Aline Perraudin: «Comment j'ai renoncé à la viande»

Par Anne-Laure Denans - Nutritionniste, naturopathe Publié le 22/06/2016 Mis à jour le 03/04/2017
Point de vue

Dans 100 jours sans viande (Flammarion), la directrice de la rédaction de Santé Magazine raconte comment elle a réussi à renoncer aux steaks. LaNutrition.fr l'a rencontrée.

(Photo Astrid Jamois © Flammarion)

Aline Perraudin est directrice de la rédaction de Santé Magazine. Dans son livre, elle raconte son expérience de l'alimentation végétarienne et donne de nombreux conseils pour suivre son exemple.

LaNutrition.fr : On trouve déjà de nombreux ouvrages sur le végétarisme. Pourquoi avoir écrit 100 jours sans viande ?

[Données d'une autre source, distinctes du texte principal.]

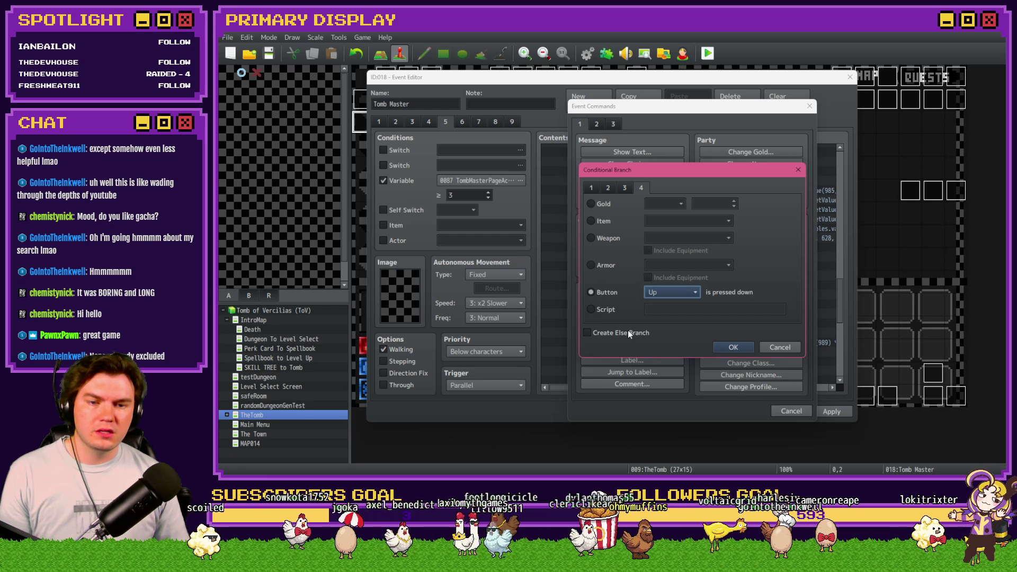
left_click(629, 333)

Aline Perraudin : Il existe en effet de nombreux ouvrages qui expliquent comment passer au régime végétarien. Cela paraît plutôt simple quand on les lit mais, quand on essaie de passer à la pratique, c’est une autre histoire… Du coup, on peut se culpabiliser de ne pas être arrivé(e) à se passer de viande. L’objectif de « 100 jours sans viande » c’est justement de montrer que ce n’est pas forcément facile d’arrêter la viande. Je témoigne de 2 « rechutes » lors desquelles j’ai craqué pour un morceau de viande.
Je relate dans cet ouvrage les différents obstacles auxquels j’ai été confrontée et comment j’ai réussi à les surmonter.
Je me sers de cette expérience pour donner des conseils pratiques à ceux et celles qui souhaitent tenter l’aventure. « 100 jours sans viande » est réellement mon témoignage mon carnet de bord, moi, une Bourguignonne qui, même si elle n’était pas une grande consommatrice de viande, a été élevée dans la tradition culinaire française, appréciait les plats du terroir et la viande de qualité.

Qu’est-ce qui vous a conduit à vous lancer dans ce défi de vous priver de viande du jour au lendemain ?

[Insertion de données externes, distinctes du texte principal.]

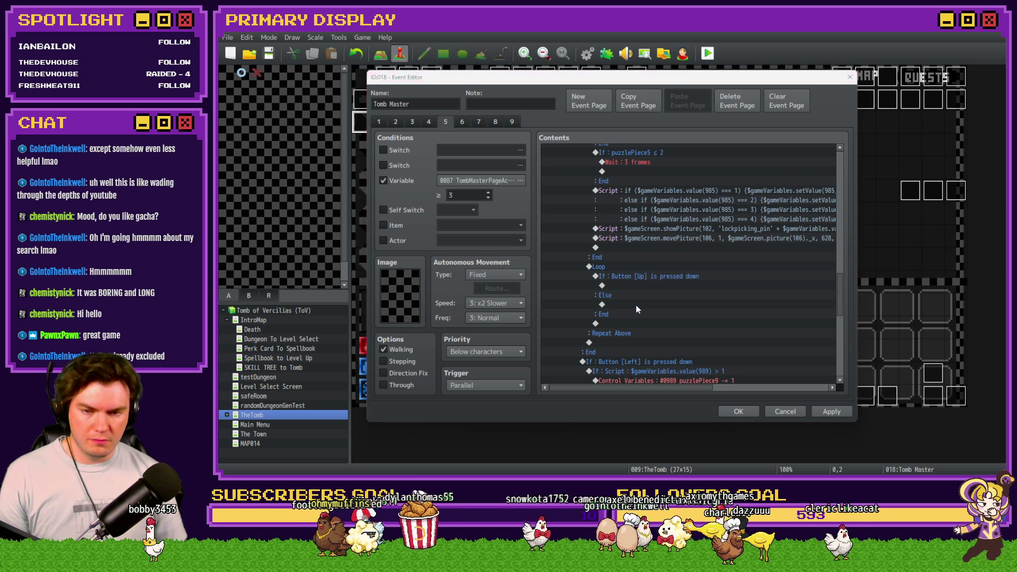
left_click(652, 324)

Cette décision a été le fruit d’un long processus de réflexion : j’étais en dissonance depuis longtemps avec mon alimentation omnivore. J’aimais la viande mais en manger me culpabilisait.
On ne peut pas dire que j’avais une consommation excessive de viande mais j’ai été élevée dans la tradition française, qui accorde une place importante à l’alimentation carnée. Je mangeais de la viande sans penser aux animaux ni à la manière dont ces bêtes étaient tuées.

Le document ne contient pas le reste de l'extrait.